One of this girl’s aunts passed away at the weekend. This girl wasn’t particularly close to her since that side of the family has been estranged for years due to stuff that happened many decades ago, but lately it was all coming back together and this girl had hoped that side of the family would be at the wedding. Together.

She’s mostly upset for the members of her family who were close to her aunt, like her dad and her dad’s other sister but also because there will be a noticeable absence at the wedding. This girl is already upset that she can’t have her gran at her wedding and so it just feels like someone else that should be there that isn’t.

Grimly quite rightly said that the most important thing is to make it special for those that are there and to also ensure those that aren’t are remembered.

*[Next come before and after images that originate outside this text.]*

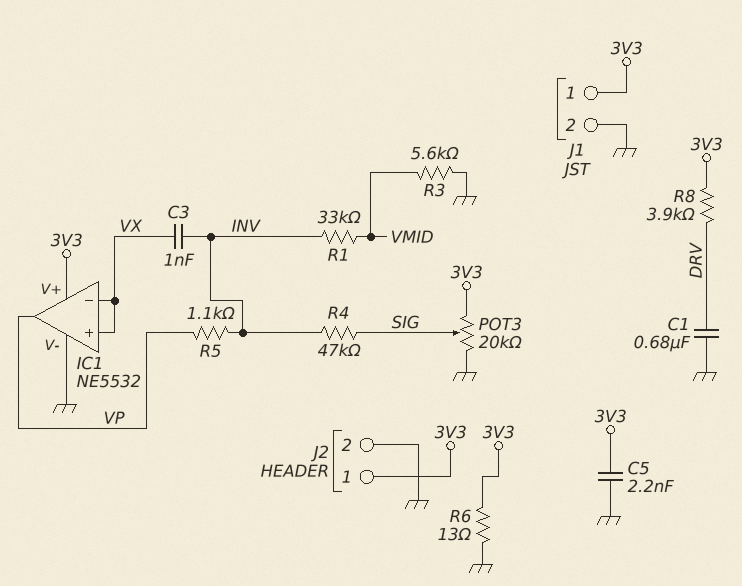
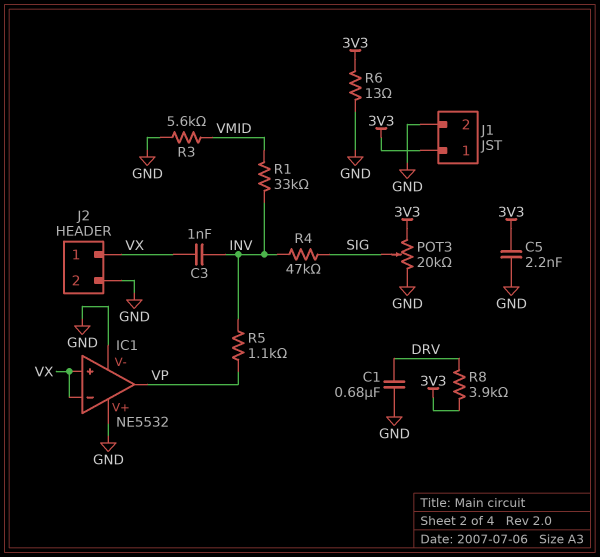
IC1 pin V+: 3V3 -> GND
J2 pin 1: 3V3 -> VX

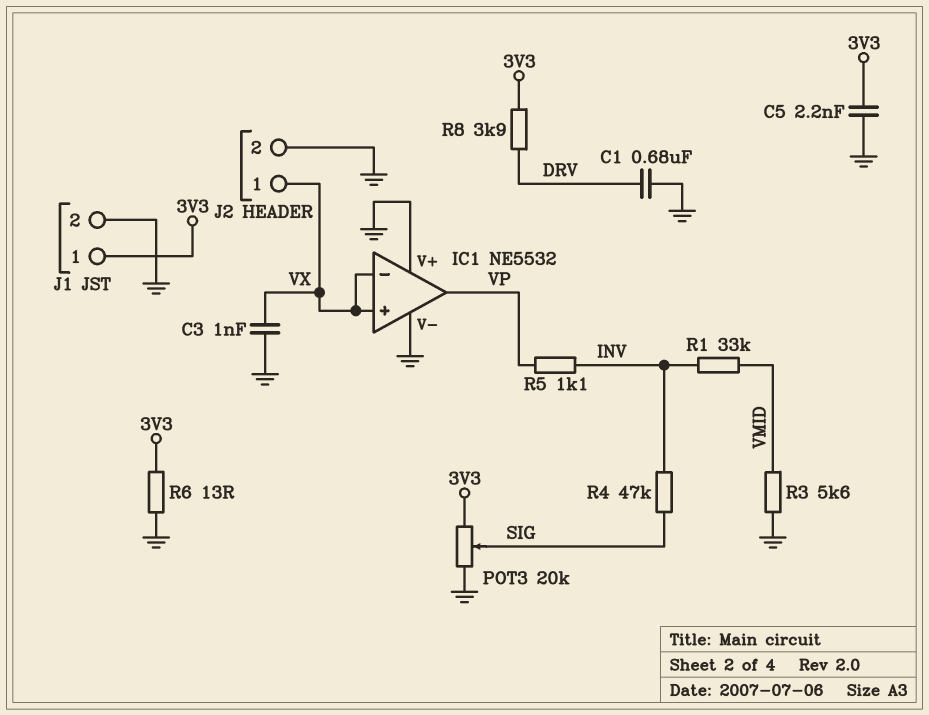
C3: 1nF (INV, VX) -> 1nF (GND, VX)

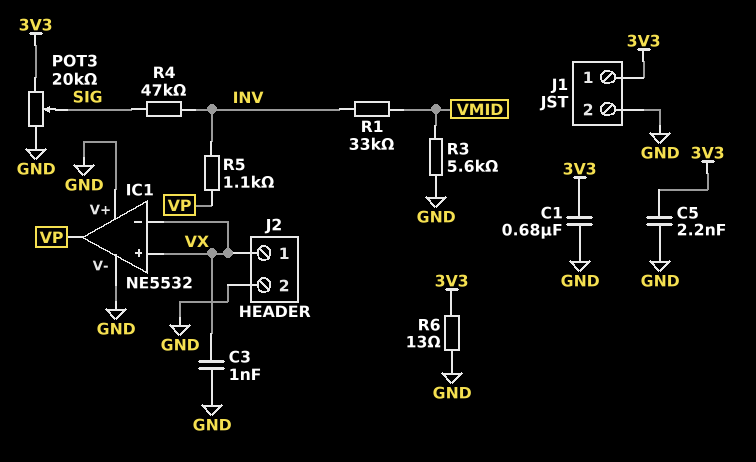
C1: 680nF (DRV, GND) -> 680nF (3V3, GND)
R8: 3.9k (3V3, DRV) -> none

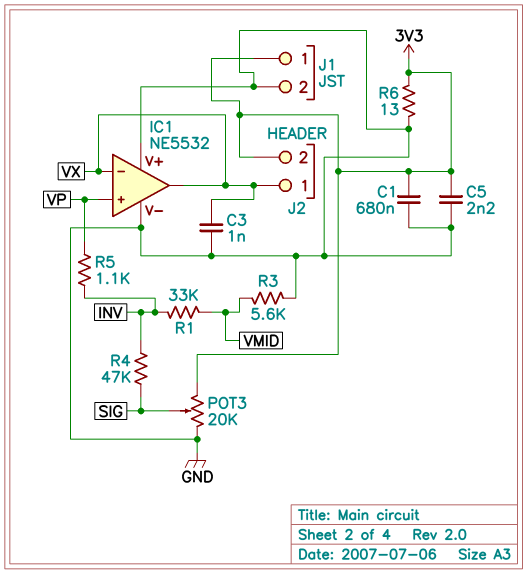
IC1 pin in+: VX -> VP
IC1 pin out: VP -> VX
J2 pin 2: GND -> 3V3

He is often better at saying the right thing at a time like this when the right words make all the difference. Sometimes its difficult to know what to say when everyone has different ways of dealing with it. Normally this girl is quite good with words but when its something that emotes so much feeling and emotion its really difficult.

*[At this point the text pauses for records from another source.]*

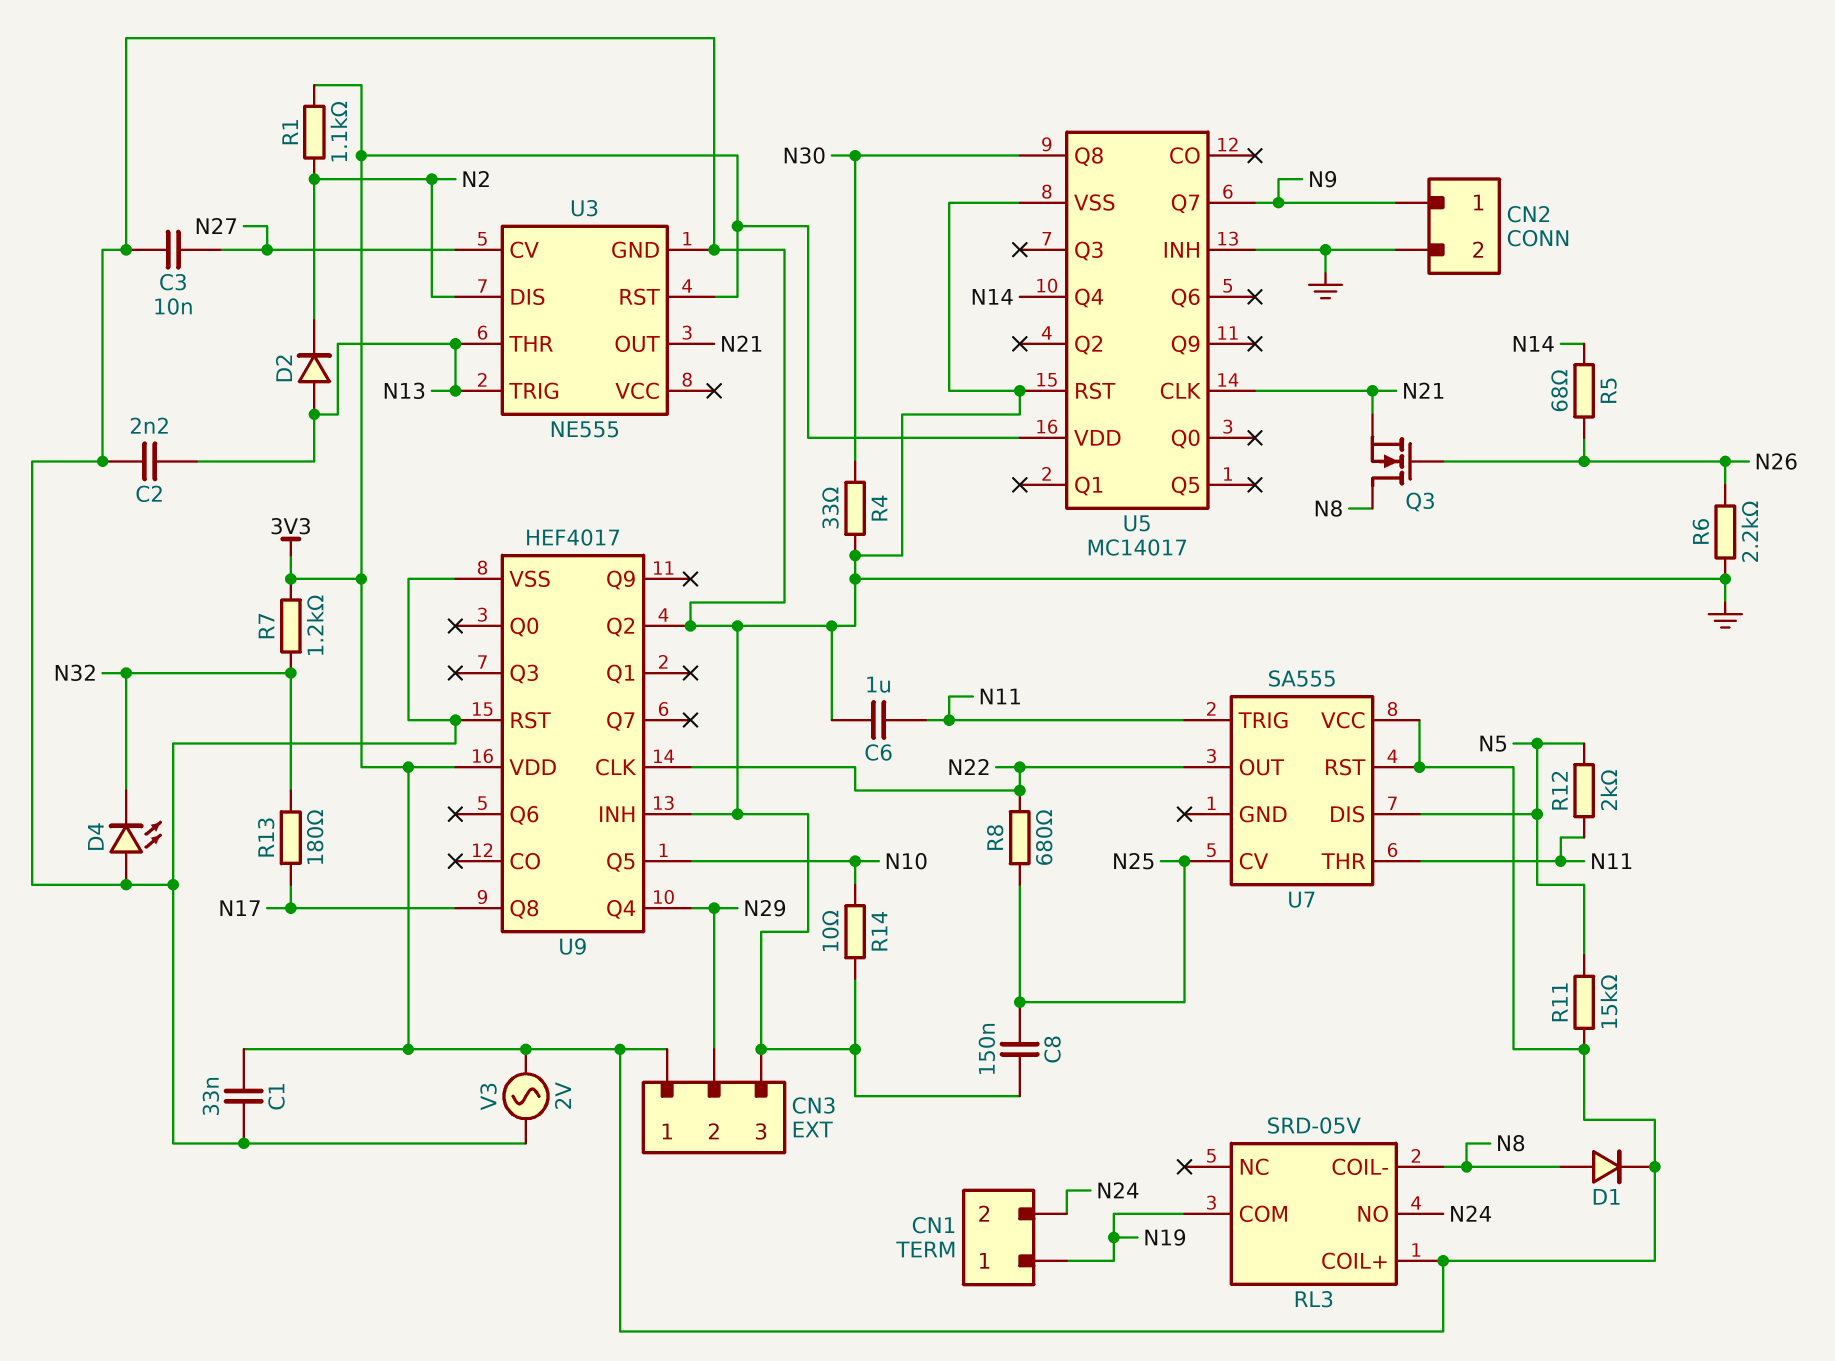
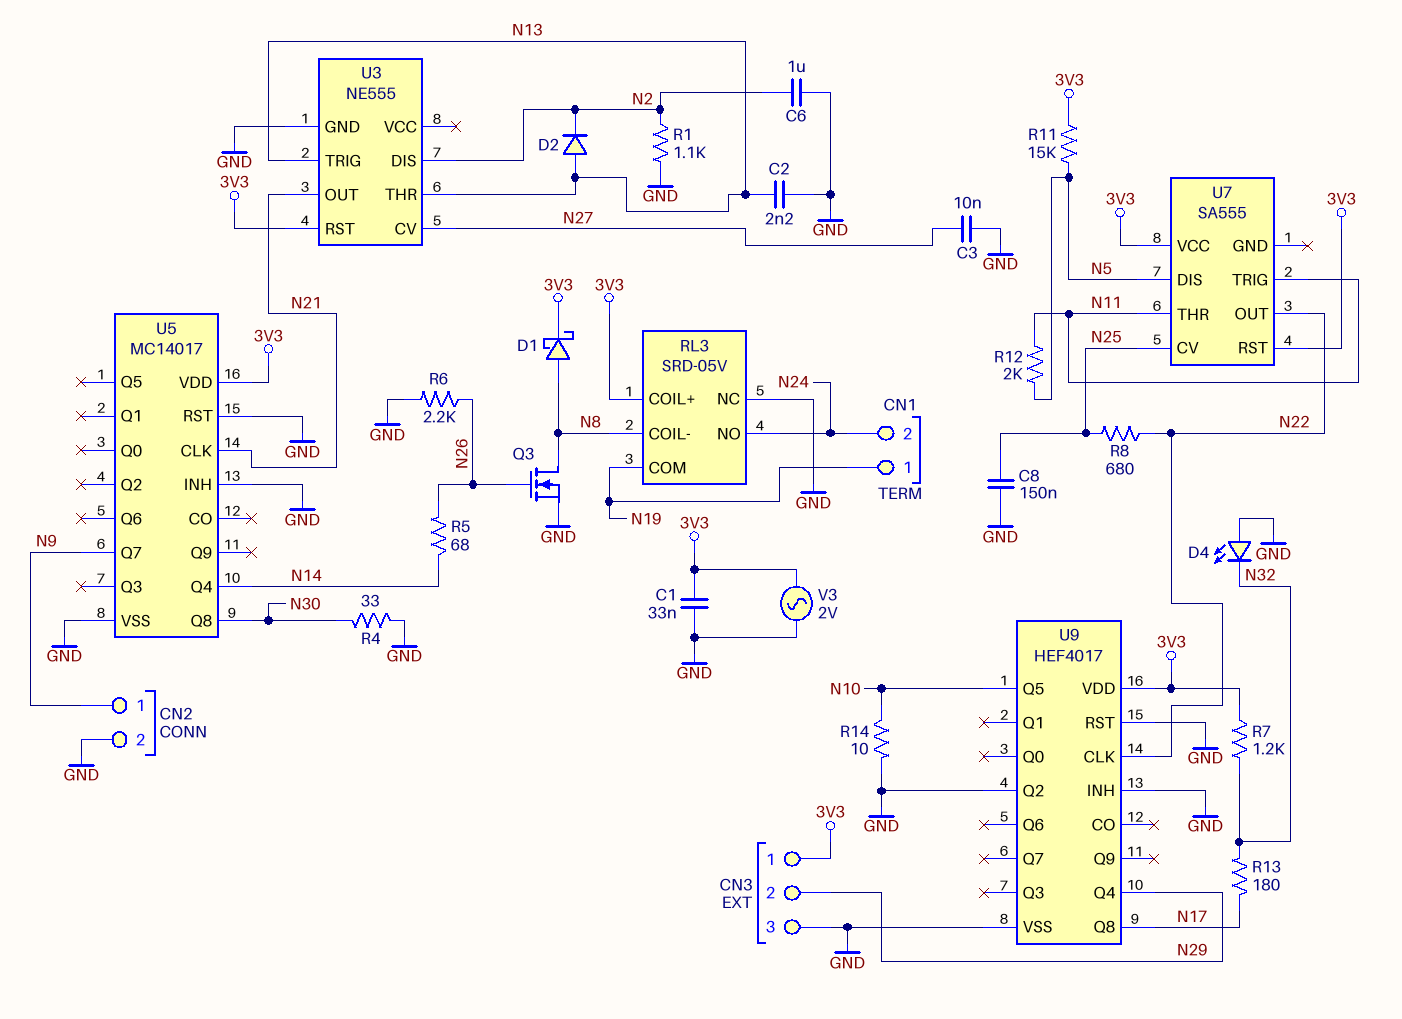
C6: 1uF (GND, N11) -> 1uF (GND, N2)
D1: diode (A N8, K 3V3) -> schottky (A N8, K 3V3)
Q3: NMOS (G N26, D N8, S N21) -> NMOS (G N26, D N8, S GND)
R1: 1.1k (3V3, N2) -> 1.1k (GND, N2)
RL3 pin NC: none -> GND

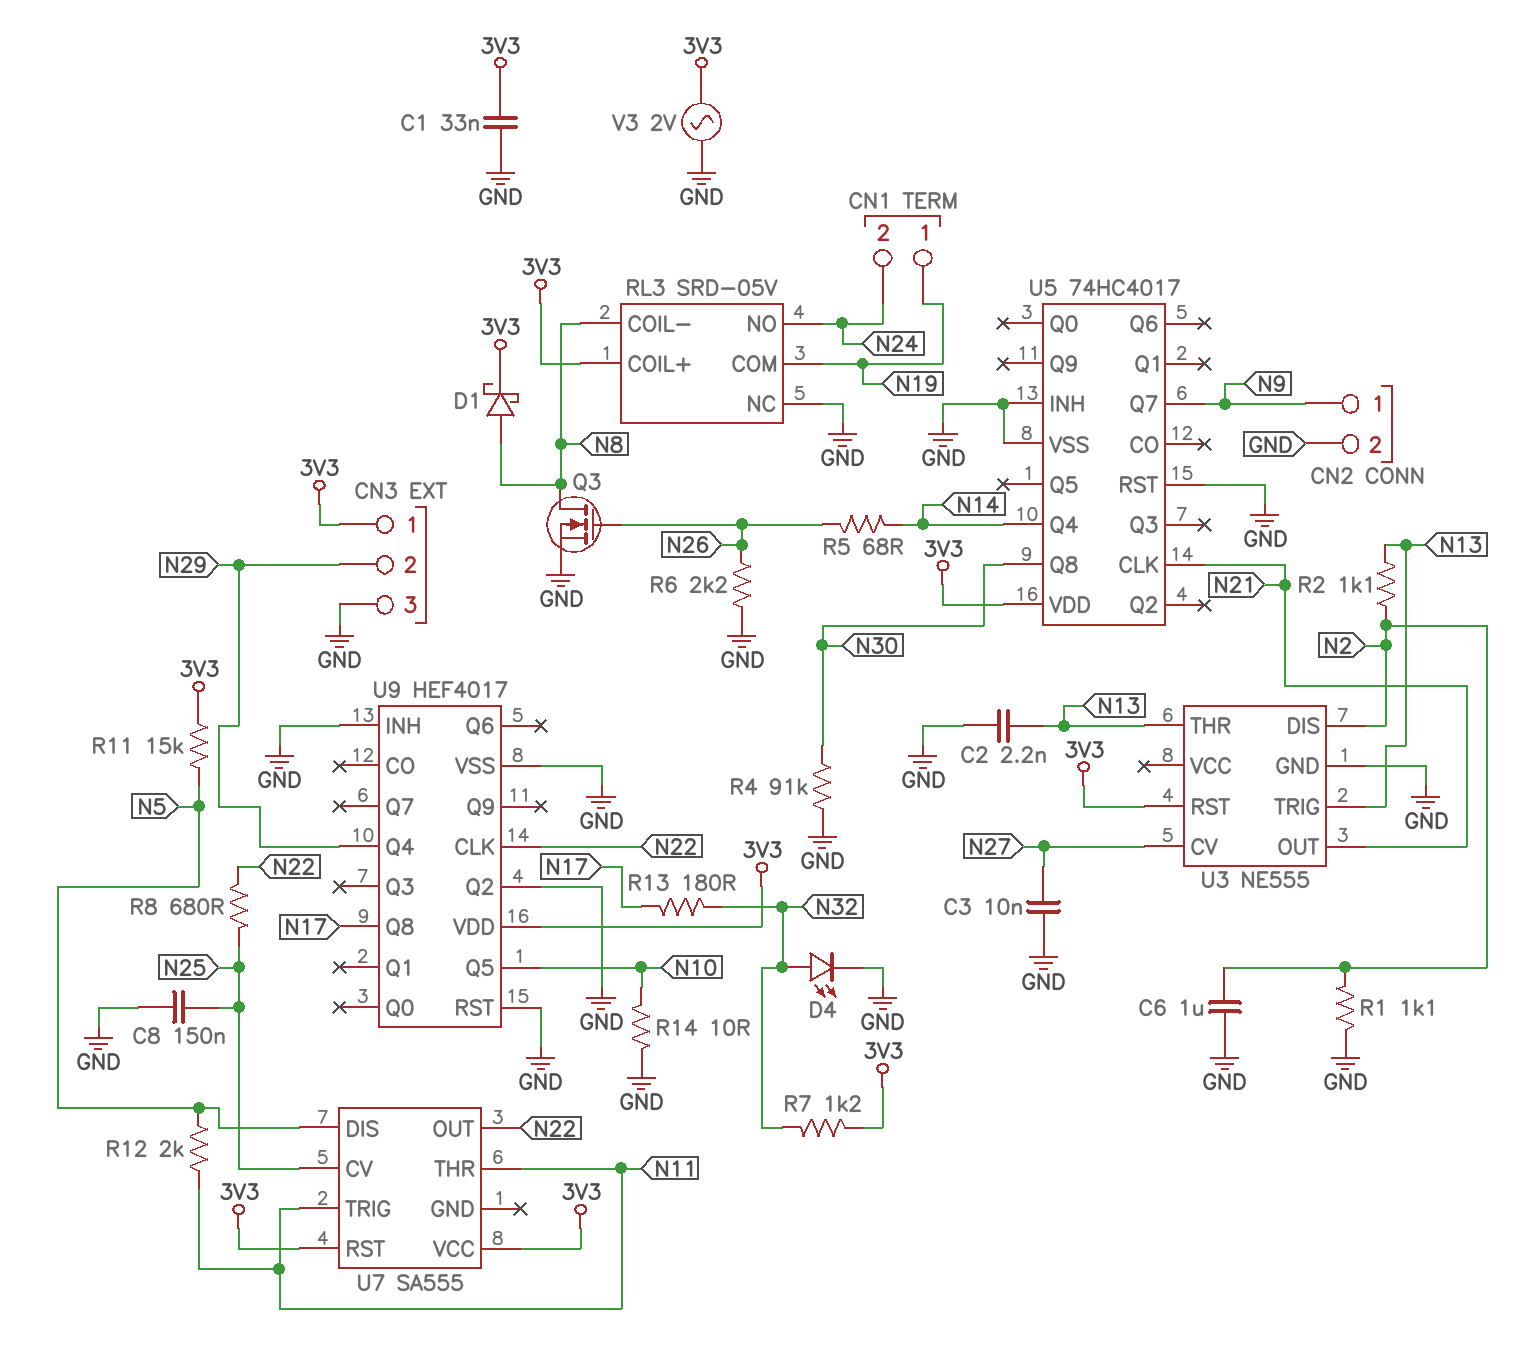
D2: diode (A N13, K N2) -> none
D4: LED (A GND, K N32) -> LED (A N32, K GND)
R2: none -> 1.1k (N2, N13)
R4: 33 (GND, N30) -> 91k (GND, N30)
U5: MC14017 -> 74HC4017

Certainly it makes BDSM feel very unimportant and writing about it even less so, but this is the thing, life and family gets in the way and it would be a sad state of affairs if those things didn’t take priority.

10 thoughts on “Relatively emotional

  1. Our condolences and love to you and your family. An important family event can be very bittersweet when thoughts turn to loved ones not there to join in the celebrations, but as Grimly wisely said, take the opportunity to remember them fondly on your big day. xx

  2. I am so sorry to hear about your loss…losing family is never easy, especially with an occasion like a wedding in the future. I’m not sure what your beliefs religiously are, but I believe that your family, physically here or not, will still be at your wedding and with you always =) Keep them in your thoughts and they’re always there.

  3. We shall be thinking of you. Rights of passage are not just formality. They do reach inside us. So far this year we’ve had one aunts funeral, there’s been one wedding. Another on the mantlepiece and a baptism to plan. That you write about these things makes this blog so well rounded.

  4. I had a weekend where a good friend was set to do a guest spot in a theater production I was doing while his mother in law and his god daughter were both rushed to the hospital for brainswelling. He did what he needed to do to have “the show go on” then went to the hospitals to visit. His son was graduating with honors the next day from College. I know from his facebook posts, that despite the bad side of it all, they made Gene’s graduation day special. Ironically, they had some experience with this since his mother in law went into the hopital originally after a stroke the same day their daughter graduated high school.

    Life goes on, and it is a difficult balance between happiness and grief. Your wedding is special, even if the groom has a funny hat ( which I personally like!). And what makes you special and has us regulars checking here daily is that Spit happens, and you share what makes you two an aspiration for many, as well as what we all go through when the real world gets in the way, so eloquently

  5. thank you all for the lovely comments and support not really much i could add other than that you are all very much appreciated 🙂

  6. First of all, and I am a bit late saying this, but so sorry for your loss.
    Second, Grimly words are spot on! It is yours and his special day and make it the day that you will remember and also be remembered by those that do come to your special day.
    Finally, a comment of your preface ” sorry this post isn’t about bdsm so if you wish skip on”. I for one consider these parts/notes on your life or the others that i read about to be special. It lets us into more of the you. Yeah, the bdsm is nice to read but, these little bits are as life. Life is not all bdsm.
    Again, sorry for your loss.
    Take care
    elliot

  7. Sorry for your loss. My sympathies.
    You didn’t need to say “sorry this post isn’t about bdsm so if you wish skip on…” Cheers to elliot above, he is right.
    Thanks for sharing, this is life.